A BLIND grandfather must now pay for his audio books after the council cut its funding for the service.

Ron Tomlinson, 65, of St Barnabas Road, Woodford Green, has relied on the formerly free Talking Books service since becoming totally blind 30 years ago, but must now pay an annual fee of £82 to continue listening to his books.

The new charge will hit 74 blind people in the borough who use the service, saving the council £7,933 per year. It must save £12 million from its budget overall in 2011-12 due to Government cuts.

The Talking Book catalogue and an audio book player is provided and delivered by the Royal National Institute for the Blind (RNIB) while Action on Hearing Loss, which provides the sensory services for Redbridge, liaises directly with people who use Talking Books and co-ordinates the RNIB's Talking Books service for the borough.

But the group was forced to charge for the service after the council stopped paying for people to use it due to budget cuts.

Mr Tomlinson, who has three grandchildren, said: “I won’t allow myself to be deprived of books but I will have to pay for that myself now and I don’t think that’s right.

“It’s ridiculous really.
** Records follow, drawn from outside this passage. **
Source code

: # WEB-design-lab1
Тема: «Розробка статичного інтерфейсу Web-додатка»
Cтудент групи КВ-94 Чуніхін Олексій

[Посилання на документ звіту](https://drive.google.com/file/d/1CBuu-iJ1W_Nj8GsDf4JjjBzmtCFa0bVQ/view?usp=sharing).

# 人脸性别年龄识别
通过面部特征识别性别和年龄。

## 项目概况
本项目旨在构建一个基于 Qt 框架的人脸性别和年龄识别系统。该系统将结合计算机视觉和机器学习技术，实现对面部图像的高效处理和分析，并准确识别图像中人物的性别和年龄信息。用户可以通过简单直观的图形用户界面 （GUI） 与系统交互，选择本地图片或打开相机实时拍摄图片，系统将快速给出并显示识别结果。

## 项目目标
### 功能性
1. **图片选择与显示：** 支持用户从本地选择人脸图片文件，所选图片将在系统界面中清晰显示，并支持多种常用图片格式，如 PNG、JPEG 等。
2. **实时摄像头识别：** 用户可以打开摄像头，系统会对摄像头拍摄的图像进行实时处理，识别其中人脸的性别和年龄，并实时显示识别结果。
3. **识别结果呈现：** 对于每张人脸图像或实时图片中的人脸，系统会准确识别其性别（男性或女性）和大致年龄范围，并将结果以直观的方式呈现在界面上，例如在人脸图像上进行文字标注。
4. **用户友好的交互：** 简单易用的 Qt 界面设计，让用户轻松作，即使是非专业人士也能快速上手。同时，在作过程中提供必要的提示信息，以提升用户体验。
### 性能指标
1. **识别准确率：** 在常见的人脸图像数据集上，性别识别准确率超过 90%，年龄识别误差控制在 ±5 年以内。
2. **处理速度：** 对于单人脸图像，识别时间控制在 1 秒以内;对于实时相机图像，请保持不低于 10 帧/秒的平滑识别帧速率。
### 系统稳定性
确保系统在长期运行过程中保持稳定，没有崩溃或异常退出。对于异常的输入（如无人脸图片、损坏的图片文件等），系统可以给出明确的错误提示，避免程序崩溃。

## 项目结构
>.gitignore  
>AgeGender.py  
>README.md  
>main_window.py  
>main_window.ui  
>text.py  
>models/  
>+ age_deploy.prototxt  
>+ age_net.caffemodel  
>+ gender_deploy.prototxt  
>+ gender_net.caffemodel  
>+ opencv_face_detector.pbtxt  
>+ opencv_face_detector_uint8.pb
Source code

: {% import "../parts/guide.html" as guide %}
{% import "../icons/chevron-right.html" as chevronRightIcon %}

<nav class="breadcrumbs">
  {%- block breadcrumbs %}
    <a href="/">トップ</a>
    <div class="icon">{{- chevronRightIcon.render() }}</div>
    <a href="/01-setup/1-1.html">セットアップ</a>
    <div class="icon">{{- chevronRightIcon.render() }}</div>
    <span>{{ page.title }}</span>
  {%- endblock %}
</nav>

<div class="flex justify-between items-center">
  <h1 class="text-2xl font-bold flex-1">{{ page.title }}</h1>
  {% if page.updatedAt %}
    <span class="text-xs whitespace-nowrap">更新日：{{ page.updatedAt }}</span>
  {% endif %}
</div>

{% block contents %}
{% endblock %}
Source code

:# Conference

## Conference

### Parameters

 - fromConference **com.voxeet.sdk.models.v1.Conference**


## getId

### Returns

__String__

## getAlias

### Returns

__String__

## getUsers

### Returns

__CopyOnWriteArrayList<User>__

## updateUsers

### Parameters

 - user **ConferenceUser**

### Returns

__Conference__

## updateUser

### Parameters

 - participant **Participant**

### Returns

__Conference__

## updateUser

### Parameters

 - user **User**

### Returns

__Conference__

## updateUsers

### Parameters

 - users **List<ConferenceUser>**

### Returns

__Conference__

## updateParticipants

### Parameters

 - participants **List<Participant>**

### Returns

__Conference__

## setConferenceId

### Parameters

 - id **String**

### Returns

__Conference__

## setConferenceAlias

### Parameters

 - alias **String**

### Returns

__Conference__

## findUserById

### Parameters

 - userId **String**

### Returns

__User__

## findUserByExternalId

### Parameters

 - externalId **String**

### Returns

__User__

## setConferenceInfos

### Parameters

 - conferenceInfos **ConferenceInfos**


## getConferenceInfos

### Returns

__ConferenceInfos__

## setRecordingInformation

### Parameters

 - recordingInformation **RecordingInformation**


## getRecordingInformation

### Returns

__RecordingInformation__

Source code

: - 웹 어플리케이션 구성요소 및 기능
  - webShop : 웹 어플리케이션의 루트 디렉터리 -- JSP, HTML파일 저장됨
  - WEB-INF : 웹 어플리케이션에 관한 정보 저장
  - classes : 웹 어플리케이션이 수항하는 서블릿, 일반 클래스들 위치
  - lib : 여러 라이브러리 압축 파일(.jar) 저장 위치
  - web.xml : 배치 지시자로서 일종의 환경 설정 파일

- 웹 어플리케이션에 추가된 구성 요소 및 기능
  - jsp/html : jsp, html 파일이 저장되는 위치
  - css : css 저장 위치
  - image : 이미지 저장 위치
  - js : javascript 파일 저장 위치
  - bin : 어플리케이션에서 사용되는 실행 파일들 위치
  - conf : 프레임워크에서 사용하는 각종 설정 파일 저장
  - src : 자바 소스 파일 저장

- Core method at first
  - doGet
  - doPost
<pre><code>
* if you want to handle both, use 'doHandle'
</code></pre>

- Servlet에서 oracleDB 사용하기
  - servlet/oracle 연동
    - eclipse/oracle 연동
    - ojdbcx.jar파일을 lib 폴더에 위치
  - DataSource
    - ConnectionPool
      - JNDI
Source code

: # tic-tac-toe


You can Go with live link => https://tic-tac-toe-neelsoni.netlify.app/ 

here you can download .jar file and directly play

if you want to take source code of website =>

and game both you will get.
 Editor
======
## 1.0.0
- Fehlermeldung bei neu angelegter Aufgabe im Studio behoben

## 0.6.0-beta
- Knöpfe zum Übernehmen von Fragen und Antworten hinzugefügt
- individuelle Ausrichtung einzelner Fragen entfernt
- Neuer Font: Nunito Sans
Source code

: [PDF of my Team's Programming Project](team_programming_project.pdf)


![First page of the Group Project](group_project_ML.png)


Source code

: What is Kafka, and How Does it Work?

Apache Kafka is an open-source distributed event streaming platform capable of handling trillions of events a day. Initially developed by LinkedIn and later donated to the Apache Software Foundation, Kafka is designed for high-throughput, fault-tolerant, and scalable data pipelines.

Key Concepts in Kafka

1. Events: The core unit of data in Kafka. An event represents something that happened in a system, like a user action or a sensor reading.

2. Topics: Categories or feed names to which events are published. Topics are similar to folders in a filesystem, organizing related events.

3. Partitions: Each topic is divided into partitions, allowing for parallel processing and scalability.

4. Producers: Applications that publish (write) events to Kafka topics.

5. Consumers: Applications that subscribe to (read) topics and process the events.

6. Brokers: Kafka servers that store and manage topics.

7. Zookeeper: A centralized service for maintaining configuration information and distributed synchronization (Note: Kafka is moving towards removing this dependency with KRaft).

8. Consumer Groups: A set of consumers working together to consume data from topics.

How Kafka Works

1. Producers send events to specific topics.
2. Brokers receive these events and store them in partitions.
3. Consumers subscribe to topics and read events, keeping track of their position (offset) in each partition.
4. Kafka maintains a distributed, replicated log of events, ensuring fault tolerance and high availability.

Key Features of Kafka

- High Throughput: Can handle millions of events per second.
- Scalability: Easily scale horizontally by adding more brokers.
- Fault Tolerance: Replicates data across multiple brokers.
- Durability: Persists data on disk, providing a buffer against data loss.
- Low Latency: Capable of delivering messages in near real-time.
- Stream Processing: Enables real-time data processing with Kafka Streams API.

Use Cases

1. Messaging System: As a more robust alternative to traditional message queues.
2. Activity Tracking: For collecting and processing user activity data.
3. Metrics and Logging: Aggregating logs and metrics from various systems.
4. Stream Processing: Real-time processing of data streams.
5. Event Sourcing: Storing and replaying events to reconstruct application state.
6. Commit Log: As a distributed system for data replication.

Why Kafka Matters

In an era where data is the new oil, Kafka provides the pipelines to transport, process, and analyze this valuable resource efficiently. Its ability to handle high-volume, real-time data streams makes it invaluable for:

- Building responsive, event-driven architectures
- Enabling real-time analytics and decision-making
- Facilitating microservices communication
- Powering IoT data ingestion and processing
As a taxpayer I’m actually paying for other people to read but I’m denied the opportunity myself.”

The book lover said local library audio books are often abridged and do not compare to the RNIB’s huge selection.

A spokeswoman for RNIB said: "As sighted people continue to read any book at Redbridge libraries for free, blind and partially sighted people are having to pay to carry on reading by subscribing to Talking Books membership, or have far fewer audio books to read at their local library."

"What Redbridge and many other councils across the country are doing is discriminating against blind and partially sighted people."

A council spokeswoman said: “In the current financial climate, the council has had to make some difficult decisions on services. As Talking Books is not a statutory service, and technology has made access to audio books much easier since the introduction of the service some thirty years ago, the decision was made to no longer fund it. We understand that some service users will prefer to continue using talking books and we will be working with Action on Hearing Loss to see whether it is possible to maintain the service for existing users."

"Action on Hearing Loss can still provide information on cheap and comprehensive access to audio libraries. In addition the council’s public library also loan audio books. This service is free for residents with a registered disability."